During the building of the Environment Agency Sea Defences, the Civil Engineer Contractor chose to construct the reinforced concrete base slab of the pumping station under dry conditions.  This decision ensured safe, unobstructed working within the shaft and created an environment in which the risk of artesian groundwater ingress to the shaft was removed.

To enable these works to proceed, groundwater specialists OGI were engaged to design and install a system to lower the water table and remove the artesian pressure beneath the shaft.

 

Due to the potential impact of the dewatering on the surrounding soil stability, together with the proximity of the shaft to surrounding properties, strict constraints were imposed on the dewatering operation.

Firstly, the dewatering wells were required to be designed and installed such that there was no removal of soil silts or fines.  This constraint was imposed to avoid any collapse of the soil matrix due to the removal of solids.
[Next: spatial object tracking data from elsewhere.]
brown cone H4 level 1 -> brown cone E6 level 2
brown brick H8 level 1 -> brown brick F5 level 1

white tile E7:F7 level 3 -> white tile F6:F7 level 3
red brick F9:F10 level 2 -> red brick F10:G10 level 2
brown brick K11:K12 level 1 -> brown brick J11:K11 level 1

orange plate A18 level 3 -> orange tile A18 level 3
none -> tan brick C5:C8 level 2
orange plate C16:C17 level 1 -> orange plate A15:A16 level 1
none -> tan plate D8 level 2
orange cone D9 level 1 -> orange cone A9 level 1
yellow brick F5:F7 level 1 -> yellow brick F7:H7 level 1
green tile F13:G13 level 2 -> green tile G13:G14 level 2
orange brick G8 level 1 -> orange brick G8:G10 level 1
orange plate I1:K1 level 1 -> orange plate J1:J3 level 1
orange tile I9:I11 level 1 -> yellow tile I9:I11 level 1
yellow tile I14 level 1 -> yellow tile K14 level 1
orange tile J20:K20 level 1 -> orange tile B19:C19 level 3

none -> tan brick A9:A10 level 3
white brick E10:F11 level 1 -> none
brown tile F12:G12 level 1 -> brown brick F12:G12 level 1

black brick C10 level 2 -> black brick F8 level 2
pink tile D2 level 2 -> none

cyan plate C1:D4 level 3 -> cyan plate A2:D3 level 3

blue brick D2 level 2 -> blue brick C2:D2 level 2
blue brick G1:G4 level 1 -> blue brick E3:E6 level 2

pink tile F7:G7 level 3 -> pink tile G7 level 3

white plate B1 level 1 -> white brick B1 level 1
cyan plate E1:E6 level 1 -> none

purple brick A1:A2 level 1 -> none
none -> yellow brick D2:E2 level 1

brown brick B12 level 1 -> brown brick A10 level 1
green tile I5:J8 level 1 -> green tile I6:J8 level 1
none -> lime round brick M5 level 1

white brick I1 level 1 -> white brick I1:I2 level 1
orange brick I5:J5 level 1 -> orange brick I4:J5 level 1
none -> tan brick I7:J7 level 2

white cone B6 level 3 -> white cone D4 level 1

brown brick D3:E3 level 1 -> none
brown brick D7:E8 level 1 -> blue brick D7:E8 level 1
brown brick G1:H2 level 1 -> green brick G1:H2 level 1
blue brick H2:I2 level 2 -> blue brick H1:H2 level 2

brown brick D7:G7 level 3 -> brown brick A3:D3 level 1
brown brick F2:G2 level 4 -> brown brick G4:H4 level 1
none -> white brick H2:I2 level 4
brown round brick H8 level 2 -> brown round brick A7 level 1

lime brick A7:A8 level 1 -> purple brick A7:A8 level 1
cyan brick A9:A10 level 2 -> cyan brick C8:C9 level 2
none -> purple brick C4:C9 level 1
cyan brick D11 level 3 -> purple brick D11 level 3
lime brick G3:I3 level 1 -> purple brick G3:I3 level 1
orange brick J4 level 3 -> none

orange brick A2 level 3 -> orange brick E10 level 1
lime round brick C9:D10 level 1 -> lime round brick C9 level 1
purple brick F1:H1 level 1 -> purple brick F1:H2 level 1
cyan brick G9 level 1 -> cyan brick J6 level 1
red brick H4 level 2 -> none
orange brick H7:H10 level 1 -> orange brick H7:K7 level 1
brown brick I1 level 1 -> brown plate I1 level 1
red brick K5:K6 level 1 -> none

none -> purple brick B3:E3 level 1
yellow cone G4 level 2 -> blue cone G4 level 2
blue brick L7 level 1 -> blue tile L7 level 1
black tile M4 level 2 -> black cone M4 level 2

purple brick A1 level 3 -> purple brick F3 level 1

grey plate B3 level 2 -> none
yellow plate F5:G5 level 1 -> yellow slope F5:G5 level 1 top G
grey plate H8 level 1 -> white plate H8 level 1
Secondly, and related to the above constraint, the groundwater abstraction system needed to be designed and installed so that the abstracted groundwater was free from solid material for direct disposal without any further treatment.

Thirdly, despite the pressure of tidal conditions 30m from the shaft, the dewatering system needed to be designed such that:

1. The target drawdown beneath the shaft was maintained throughout a range of tidal and weather conditions but,

2. The target drawdown was not to be exceeded beneath the shaft (as a maximum drawdown beneath surrounding properties was to be maintained).

3. Finally, due to the congested nature of the site that included existing buildings, pipelines and cables, the position of any borehole was restricted.

These constraints on the system required a precision approach to the dewatering operation as summarised by the following plan:

(a) Gathering of the available site investigation in the area.

(b) Developing a conceptual model of the local hydrogeology.

(c) Installing pressure transducers complete with data loggers in a number of existing standpipes to monitor ambient conditions.

(d) Conducting a pumping test to calculate the wider permeability of the ground.

(e) Designing pre-gravelled well casing to ensure no movement of soil lines through the well filters.

(f) Development of OGI’s groundwater computer model to the local hydrogeology to provide a design tool which would optimise the design of the dewatering system.

(g) Install a pumping system that has groundwater sampling points so that the water from each well could be regularly tested.

The OGI groundwater model was used to optimise the design of the dewatering system to work within the above constraints.

Installation of the wells used a cable percussive technique with wells installed to 12.5m below ground level.  During the installation, OGI’s site engineer communicated each drilling record back to the office based design team to enable the conceptual and computer models to be upgraded during the installation operation.  This process produced an evolving but continually closer representative picture of the actual ground conditions.

Submersible pumps were installed within each of the eight boreholes such that the location of the pump inlet could be varied.  All pump levels were set to an equal level Ordnance Datum.  However, to ensure the pressure level was achieved, the level of the pumps was calibrated against the observation well.

The target level of the observation well was in turn calibrated against the computer model which, when it matched precisely, would result in the target level at the shaft with no excessive drawdown at the properties, together with minimal differential drawdown.

In conclusion, precision dewatering is a challenge and to get it right requires a range of disciplines from a technical team together with a strong working relationship between the contractor and groundwater specialist.

At the Pumping Station, the working relationship between the Civil Engineering contractor and OGI in pursuit of a precision dewatering system produced the rewards of a smooth construction of the shaft base with no surrounding structure or environmental impact, together with a construction completed safely and on time.